Andrea Meza Murillo, stellvertretende Generalsekretärin des UN-Übereinkommens zur Bekämpfung der Wüstenbildung (UNCCD), hob die Notwendigkeit eines nachhaltigen Managements kritischer Rohstoffe hervor. Diese seien zwar essenziell für die Energiewende, müssten aber verantwortungsvoll abgebaut werden, um weitere Umweltschäden zu vermeiden. Sie rief die Länder auf, integrierte Planung und sektorübergreifende Koordination einzuführen, um Klimawandel, Artenverlust und Bodendegradation gemeinsam anzugehen.

Auch die Einbindung lokaler Gemeinschaften wurde als entscheidend identifiziert.

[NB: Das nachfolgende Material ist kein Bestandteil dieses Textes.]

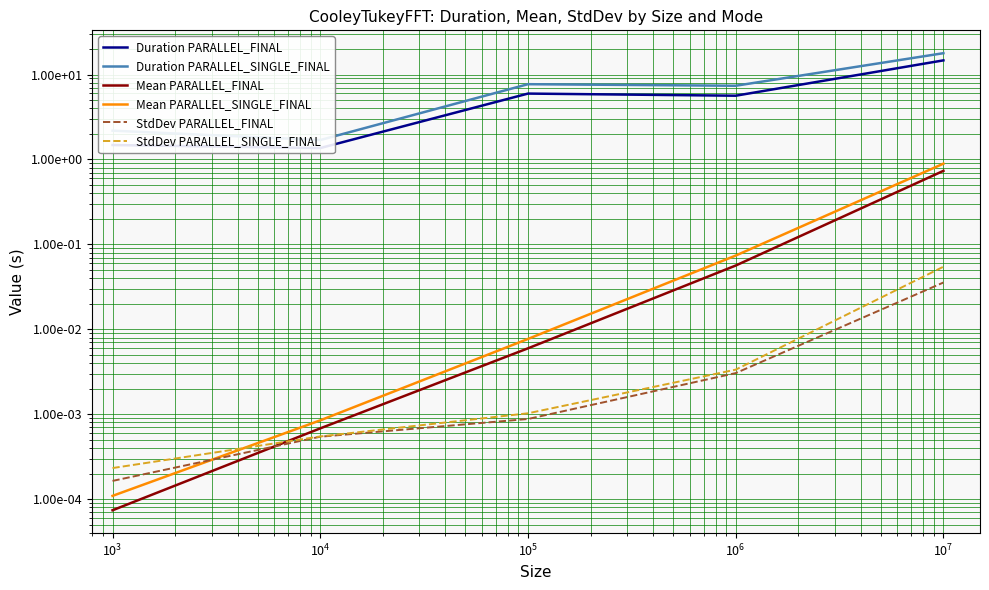

At how many categories does at least one series exceed 10?

1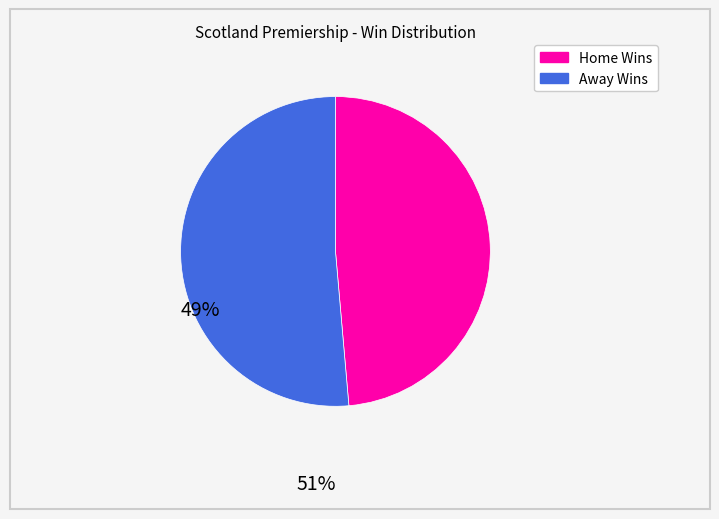

Does any single category account for the majority?

Yes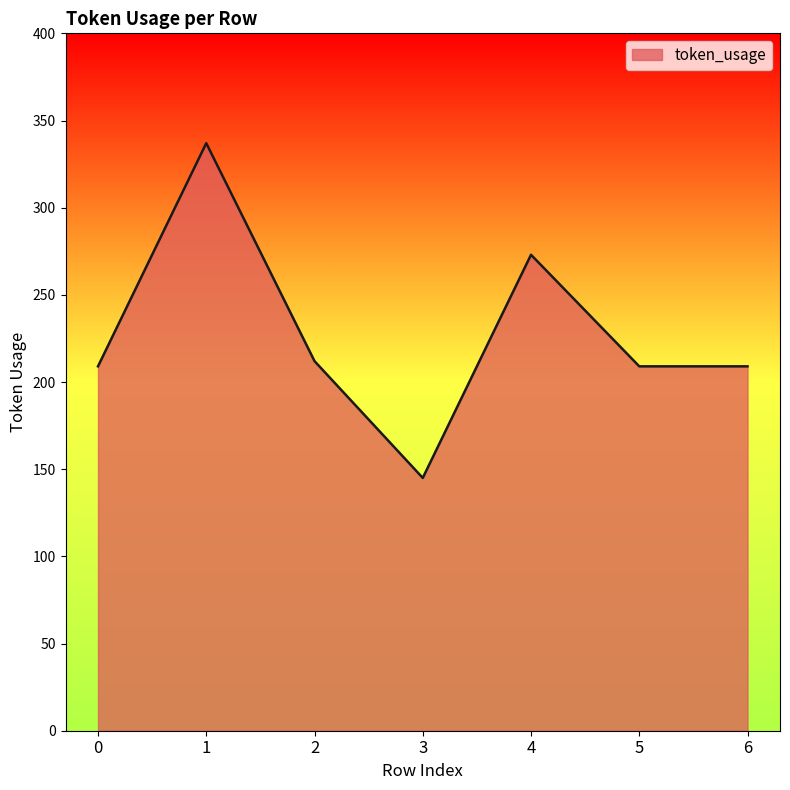

What is the greatest value displayed?

337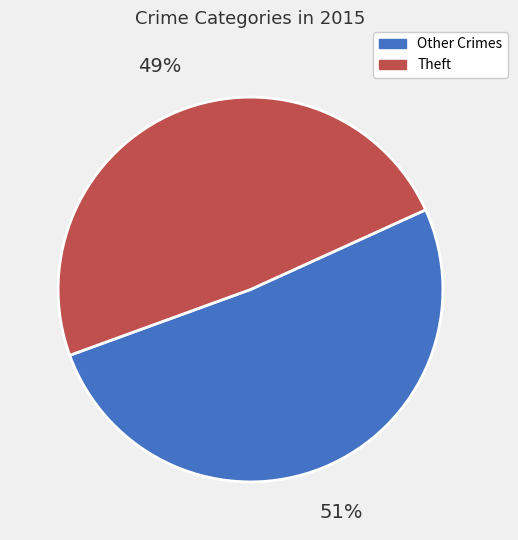

Is there any slice that represents more than half of the pie?

Yes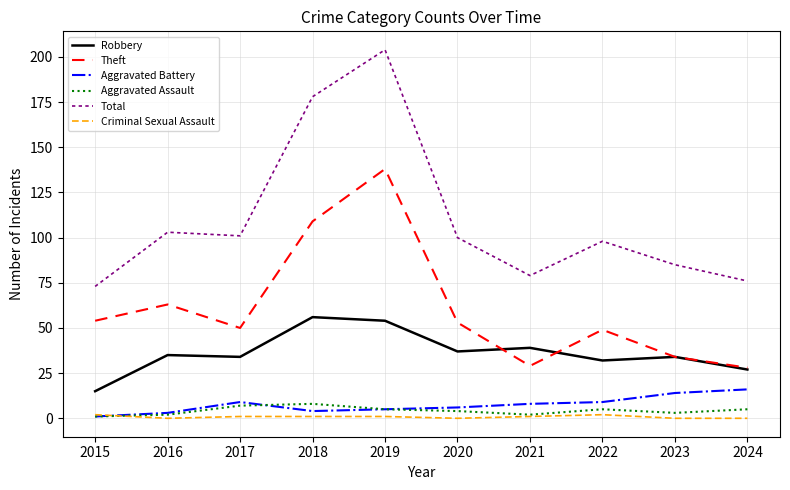

Which series has the widest spread of values?

Total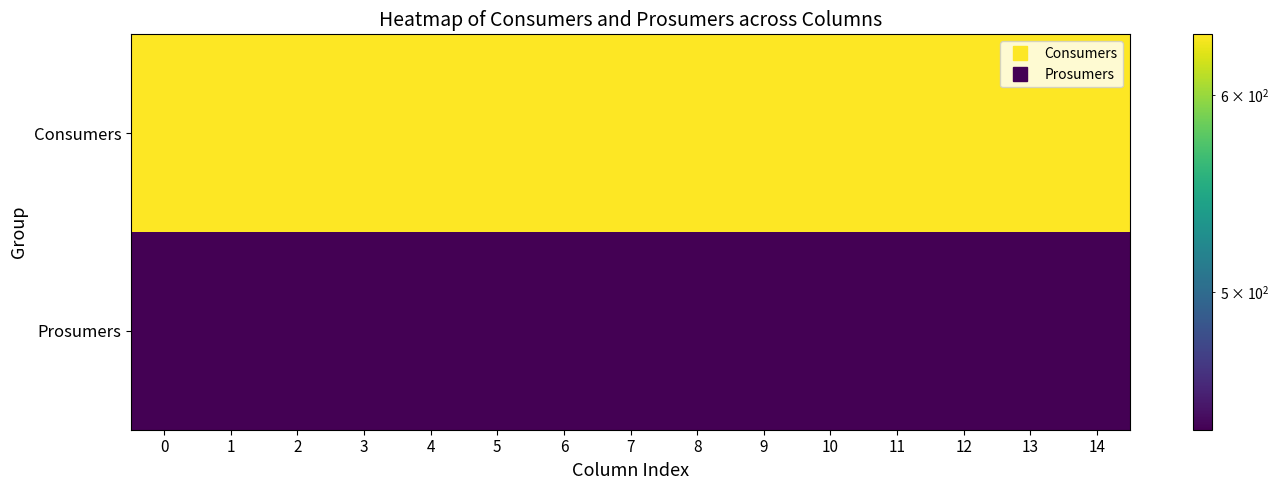

Reading left to right, transcribe all the data shown in this chart.

Consumers: 0=635	1=635	2=635	3=635	4=635	5=635	6=635	7=635	8=635	9=635	10=635	11=635	12=635	13=635	14=635
Prosumers: 0=440	1=440	2=440	3=440	4=440	5=440	6=440	7=440	8=440	9=440	10=440	11=440	12=440	13=440	14=440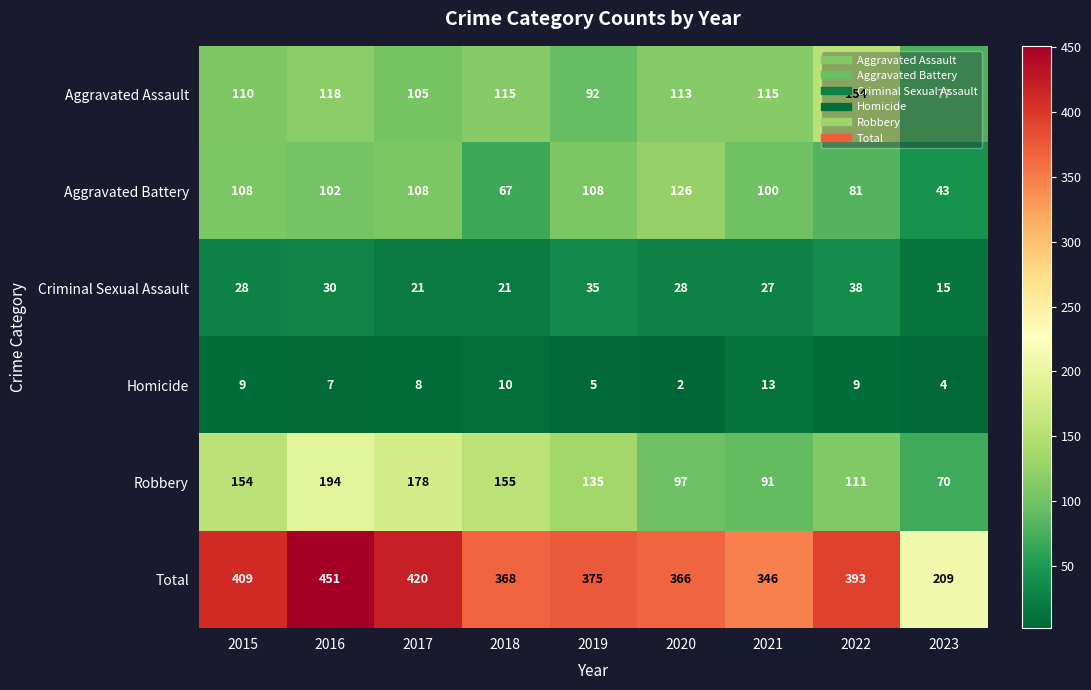

Is it true that Aggravated Assault equals 42 at 2023?

False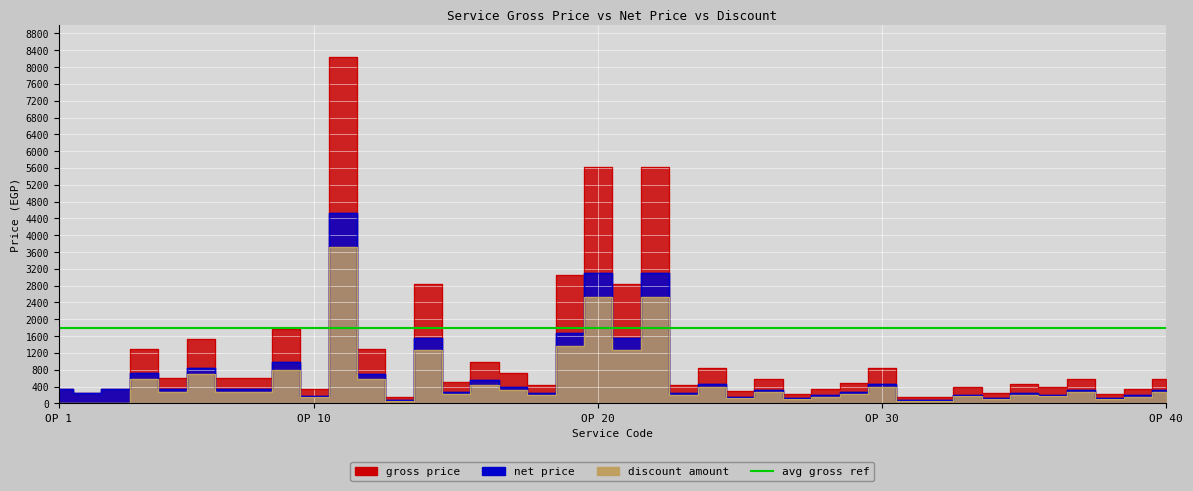

Reading right to left, transcribe all the data shown in this chart.

gross price: 575	350	225	575	380	460	250	380	140	140	840	490	350	225	575	295	840	435	5630	2830	5630	3050	435	715	995	505	2830	140	1290	8250	335	1780	600	600	1540	600	1300	345	250	345
net price: 316	192	123	316	209	253	137	209	77	77	462	269	192	123	316	162	462	239	3096	1556	3096	1677	239	393	547	277	1556	77	709	4537	184	979	330	330	847	330	715	345	250	345
discount amount: 258	157	101	258	171	207	112	171	63	63	378	220	157	101	258	132	378	195	2534	1274	2534	1372	195	321	447	227	1274	63	580	3712	150	801	270	270	693	270	585	0	0	0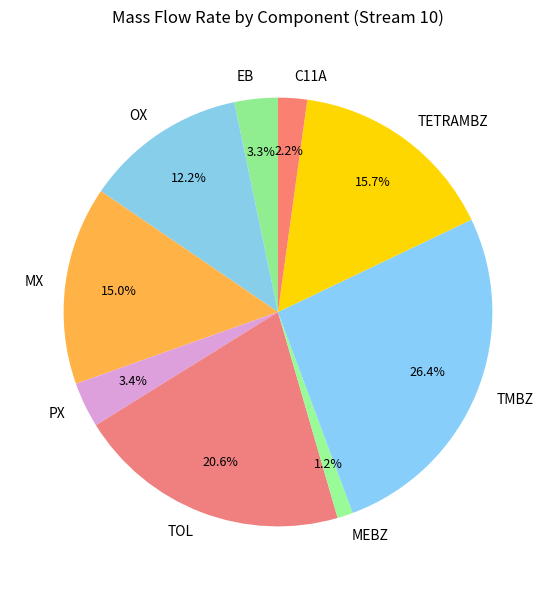

Is it true that OX is 12% of the pie?

True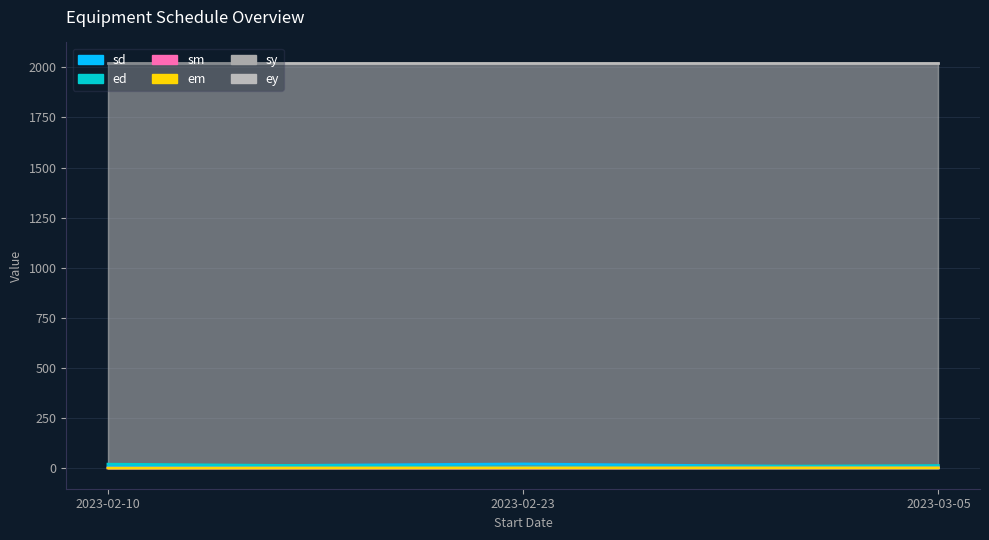

What is the label of the 1st point from the left?

2023-02-10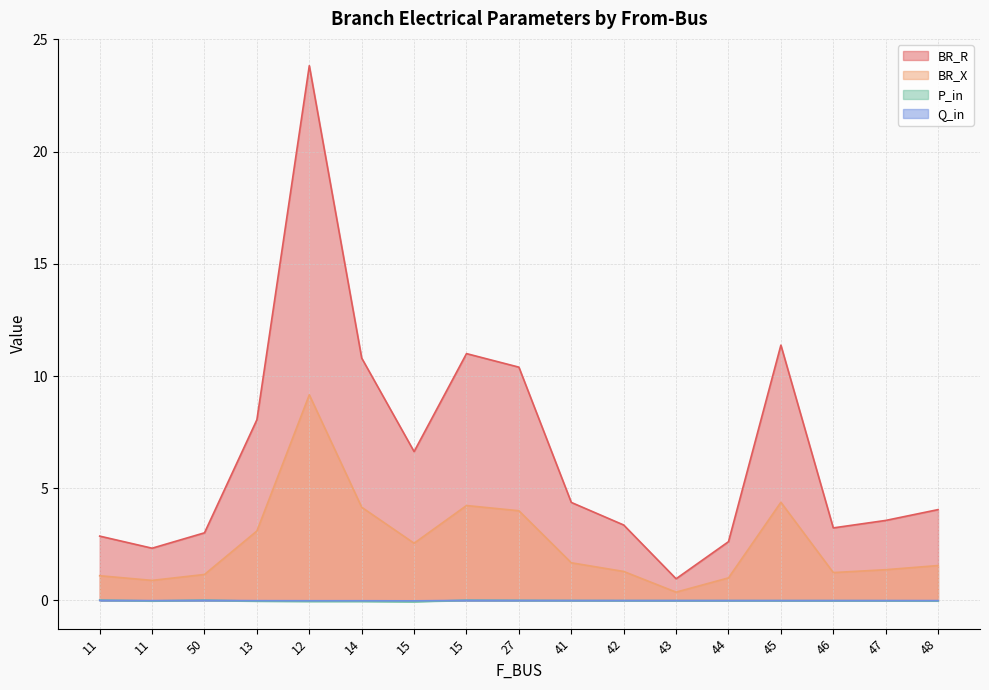

At which category is the sum across all series the highest?

12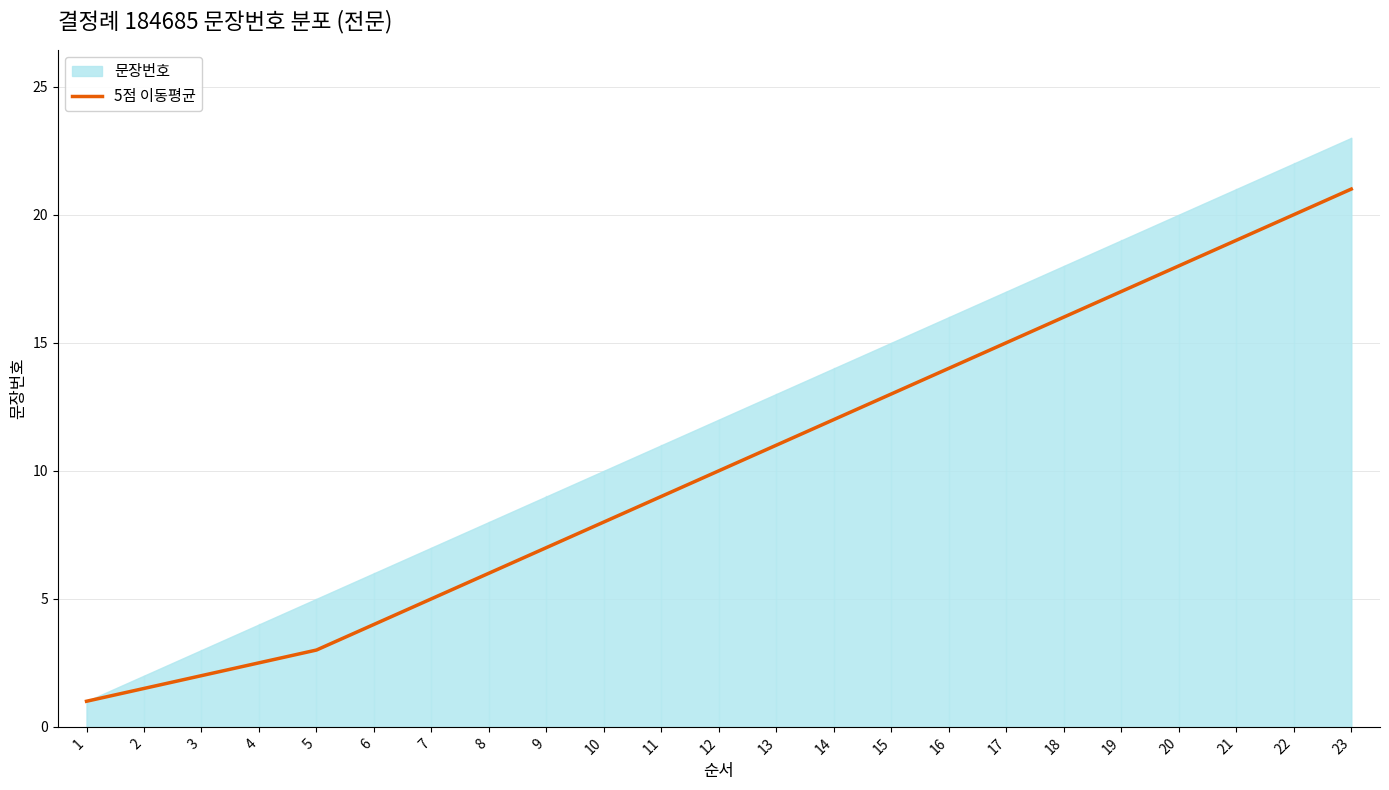

Count the number of categories in the chart.

23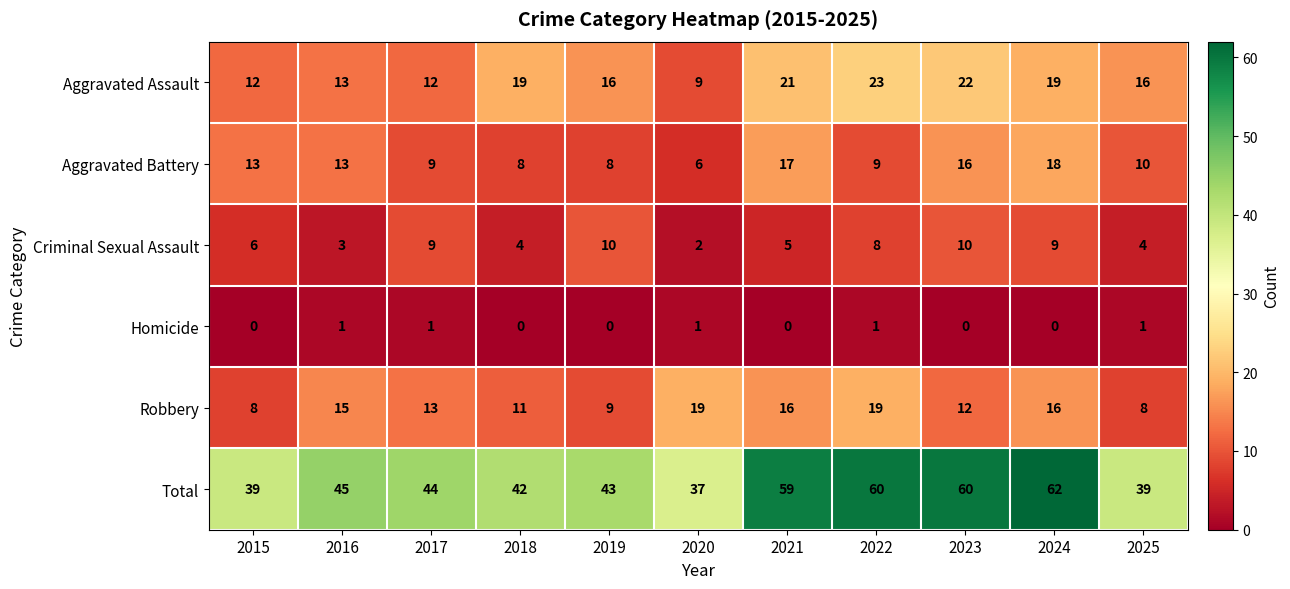

At how many categories does at least one series exceed 15?

11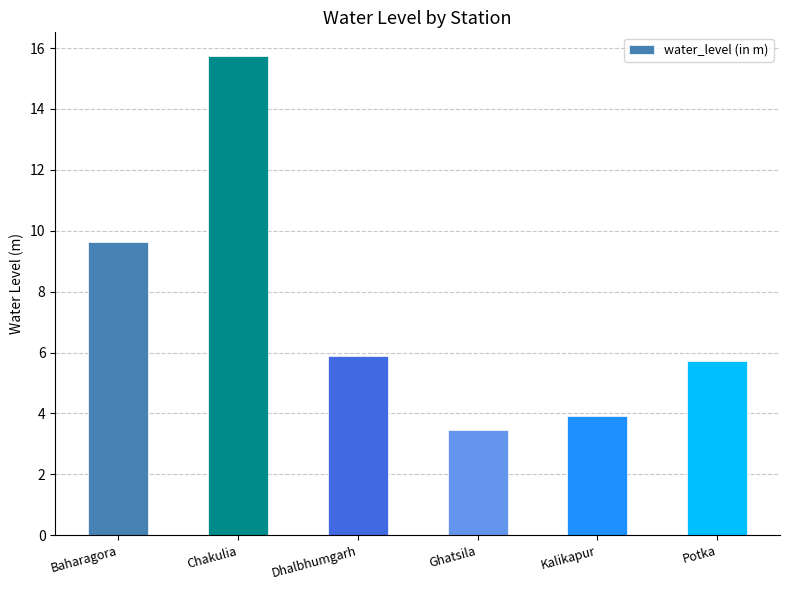

Rank the categories by value from highest to lowest.

Chakulia, Baharagora, Dhalbhumgarh, Potka, Kalikapur, Ghatsila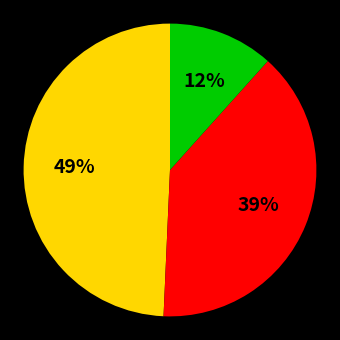

To the nearest percent, what is the average slice percentage?

33%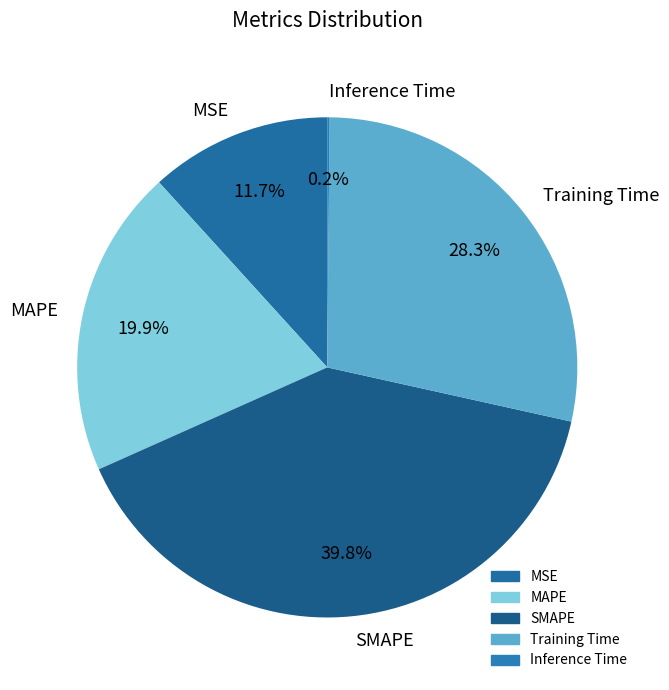

To the nearest percent, what is the difference between the largest and smallest slice percentages?

40%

Fachleute waren sich einig, dass die Beteiligung vor Ort entscheidend sei, um enge Fristen einzuhalten und sicherzustellen, dass Politiken greifbare Ergebnisse vorweisen können.

Das Bonner Treffen ebnete den Weg für ein Jahr intensiverer Zusammenarbeit. Angesichts des bevorstehenden „Dreifach-COPs 2026“ müssen die Organisationen nun die Lücke zwischen globalen Versprechen und konkreten Taten schließen. Der Erfolg hängt davon ab, wie schnell Maßnahmen umgesetzt, Partnerschaften gestärkt und inklusive Strategien entwickelt werden, die Gemeinschaften auf allen Ebenen einbeziehen.